I hope you have a great, stress free 9 months!!


----------



## lynz

congrats on your :bfp:


----------



## Vickie

Congratulations!!! :wohoo:


----------



## hayz1981

That's fantastic!!! Congratulations. :happydance::happydance:

:hug:

(And you've just made me really hopeful again so thank you xxx)


----------



## doctordeesmrs

Congrats


----------



## Donna79x

Awwww fab news .... congratulations !!


----------



## tansey

That's great - congratulations! xx


----------



## NickyT75

OMG! I am sooo excited for you :wohoo::wohoo::wohoo: 

Congratulations hun you sound so happy :hugs: xx


----------



## Younglutonmum

Massive Congrats!!

xxx


----------



## Lisa1984

Congratulations!!! :)


----------



## Beltane

Congrats!!!!


----------



## maddiwatts19

Congratulations!! 
yay!!
have a VERY happy&healthy 9 months!! :D
:happydance::happydance:
xx


----------



## maz

congrats hun


----------



## bird24

Yay Congrats|!!!!


----------



## wantababybump

Congratulations hun!! xo


----------



## miel

i am soooooooooooooooo happy for you :)
you have be waiting for a long time !!!!!!!!!!!!!!!
enjoy!!!!!!!!!!!!!!!


----------



## maybebaby

Congrats on your :bfp:!! :hugs:


----------



## rachelle1975

Big congrats that is wonderful news - i have a HUGE smile on my face for you!


----------



## Mervs Mum

Congratulations CC. I couldnt be happier.

Mazel Tov 

Lots of love and sticky dust.

:hugs:

x


----------



## Suz

:hugs: Huge Congrats!!!!!!!! Wishing you a happy and healty 9 months :hugs:

:wohoo:


----------



## porkpie1981

:happydance::happydance::happydance::happydance::happydance: congrats on that :bfp::happydance::happydance::happydance:


----------



## didda

Congratulations on your :bfp: Wishing you a happy and healthy nine months xx


----------



## shimmyshimmy

Super news, so pleased for you,
xxx
:hug:
:happydance:
:bfp::bfp::bfp:


----------



## xxxjacxxx

OMG how did I miss this!!!!!!!!!!!!!!!

Welldone to my cycle buddy!!!!!!!!

:happydance::happydance::happydance::happydance::happydance::happydance::happydance::happydance::happydance::happydance::happydance::happydance:

Sooooo chuffed for you (our thread turned out lucky afterall!)


----------



## Michy

yay yay yay!:happydance:

Congrats, so happy for you! xxx


----------



## Alexas Mommy

Aw that is wonderful news!! Congrats!!:hug:


----------



## Frankie

congratulations x


----------



## Carley

Congratulations :)


----------



## polo_princess

Thats lovely news congrats hun!!


----------



## kaygeebee

Huge congratulations!


----------



## CapitalChick

Thanks so much everyone!! You're all so kind!!

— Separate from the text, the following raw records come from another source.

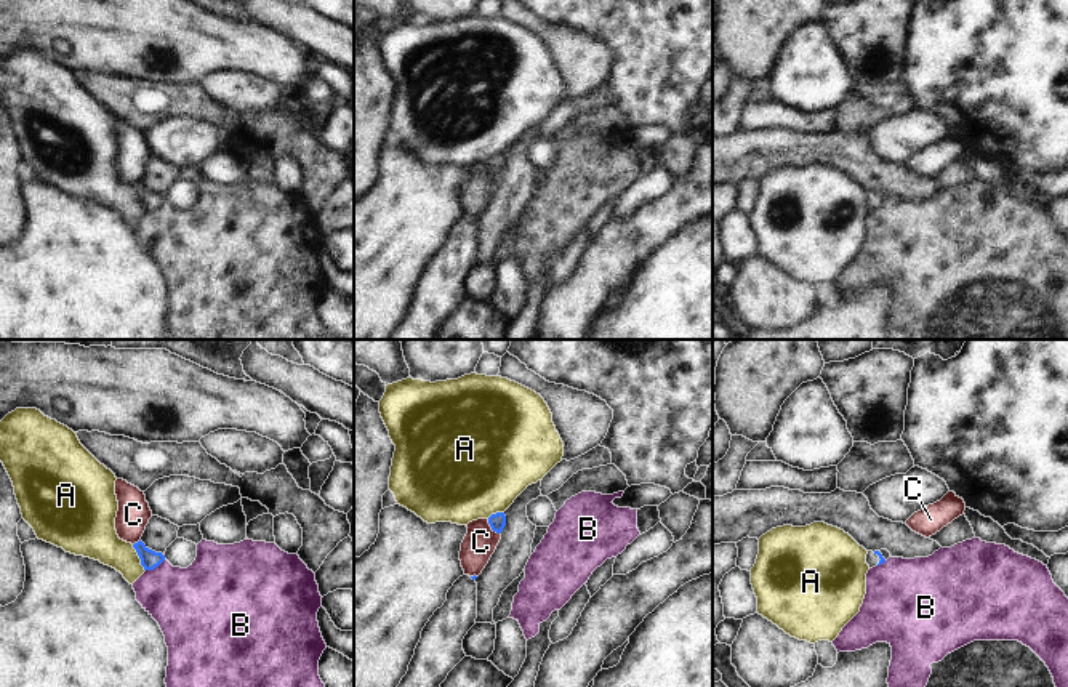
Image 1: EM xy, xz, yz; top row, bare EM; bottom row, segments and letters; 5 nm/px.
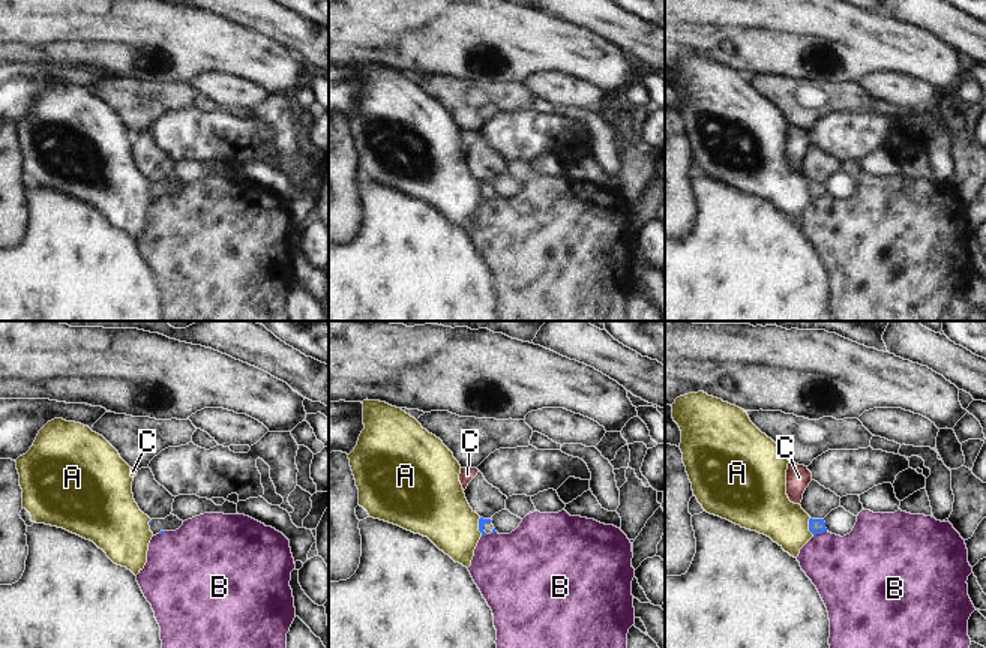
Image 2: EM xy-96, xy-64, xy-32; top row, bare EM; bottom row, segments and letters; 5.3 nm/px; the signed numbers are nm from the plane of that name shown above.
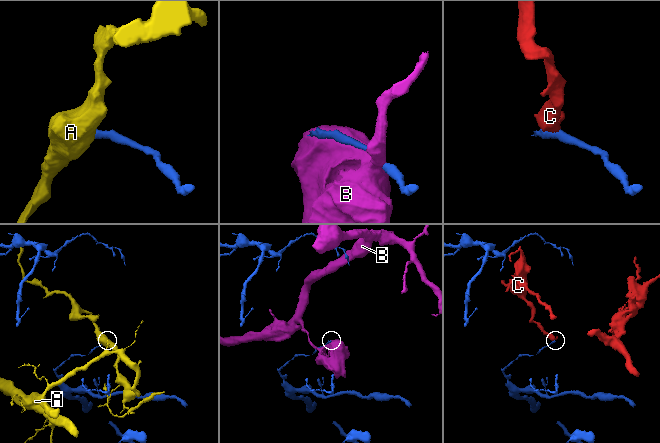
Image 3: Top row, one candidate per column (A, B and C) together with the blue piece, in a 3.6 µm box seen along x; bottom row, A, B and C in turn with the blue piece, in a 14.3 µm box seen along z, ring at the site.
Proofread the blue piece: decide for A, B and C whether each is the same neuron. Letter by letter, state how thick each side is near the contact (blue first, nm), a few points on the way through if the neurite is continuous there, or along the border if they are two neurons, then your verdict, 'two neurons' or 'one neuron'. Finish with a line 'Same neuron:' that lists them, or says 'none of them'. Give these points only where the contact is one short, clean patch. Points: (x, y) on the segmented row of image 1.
A: calibres 100 and 220 nm; border xy (132, 545), (144, 570); two neurons
B: calibres 100 and 360 nm; two neurons
C: calibres 80 and 160 nm; two neurons
Same neuron: none of them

I wanted to post my symptoms, because I was an AVID symptom watcher....here they are:


1 - 3 dpo: Total loss of appetite, the feeling of "i just know I'm pregnant", feeling nauseous all the time, a bit of heavy feeling in my uterus. I also broke out in canker sores. Gross, I know.

4-6 dpo: nothing. I was crushed, because I figured that I had gotten too excited for nothing. I searched so carefully for symptoms...but I had none!

7 -10 dpo: a little bit of indigestion about once per day and a couple of ovary 'twinges'. The ovary twinges were totally normal for me, though, so I didn't think anything of them at all. The indigestion was a bit strange, but I wasn't being so good about eating 100% healthy like I normally am, so I attributed it to that. I also noticed more creamy cervical mucus than normal. Not "loads", as many girls describe it, but when I wore dark panties, there would be a thick white line of CM on my underwear by the afternoon. The creamy CM disappeared by 9 dpo. Oh...and the last thing...and this is so embarassing....I got the first hemmoroid of my life. Just one....so painful....

At 10 dpo, I went to the movies with my mom and grandmom (sex and the city....how cool are my mom and grandmom?!!!). I was parking the car while they were in the theatre, and noticed that I was REALLY late. Once I found a spot about 3 blocks from the theater, I ran back to the theater. As I sat down in the movie, I had terrible cramping. It made me wonder.... Another sign for me was that my boobs DID NOT hurt. I checked all my fertility friend charts, and they should've felt sore by now...but they didn't.

11 dpo - wake up...test...BFP!!! (twice!) Hubby and I are ridiculously thrilled. I have cramping throughout the day. No CM at all. In the evening I have a headache.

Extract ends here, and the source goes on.